Kaynak metin:

# # #

18 Nisan 2024, Perşembe

“Türkiye’yi şaha kaldıracağım”

28 Mayıs 2015, Perşembe 23:37

     


Aydın mitinginde binlerce kişiye seslenen CHP Genel Başkanı Kılıçdaroğlu, “Aydınlılar şaha kalkmış. Ankara’daki beyler de duysun. Türkiye’yi şaha kaldıracağım” dedi.

Cumhuriyet Halk Partisi (CHP) Genel Başkanı Kemal Kılıçdaroğlu, Aydın mitingine eşi Selvi Kılıçdaroğlu ile birlikte katıldı. Atatürk Kent Meydanı’nda binlerce partiliye seslenen Kılıçdaroğlu’nu, CHP Aydın Örgütü ve Aydın Büyükşehir Belediye Başkanı CHP’li Özlem Çerçioğlu da yalnız bırakmadı.

# # #

Gösterilen veriler:
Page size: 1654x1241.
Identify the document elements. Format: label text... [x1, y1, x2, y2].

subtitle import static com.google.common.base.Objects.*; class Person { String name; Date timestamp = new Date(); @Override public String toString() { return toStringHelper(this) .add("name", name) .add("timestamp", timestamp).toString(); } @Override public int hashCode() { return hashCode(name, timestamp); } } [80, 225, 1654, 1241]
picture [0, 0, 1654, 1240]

# # #

Görev amacı:
Kaynak metne göre Kemal Kılıçdaroğlu Aydın mitingine kiminle birlikte katıldı? Bu çalışmada verilere başvurmak gerekmez.

Beklenen cevap:
Eşi Selvi Kılıçdaroğlu ile birlikte katıldı.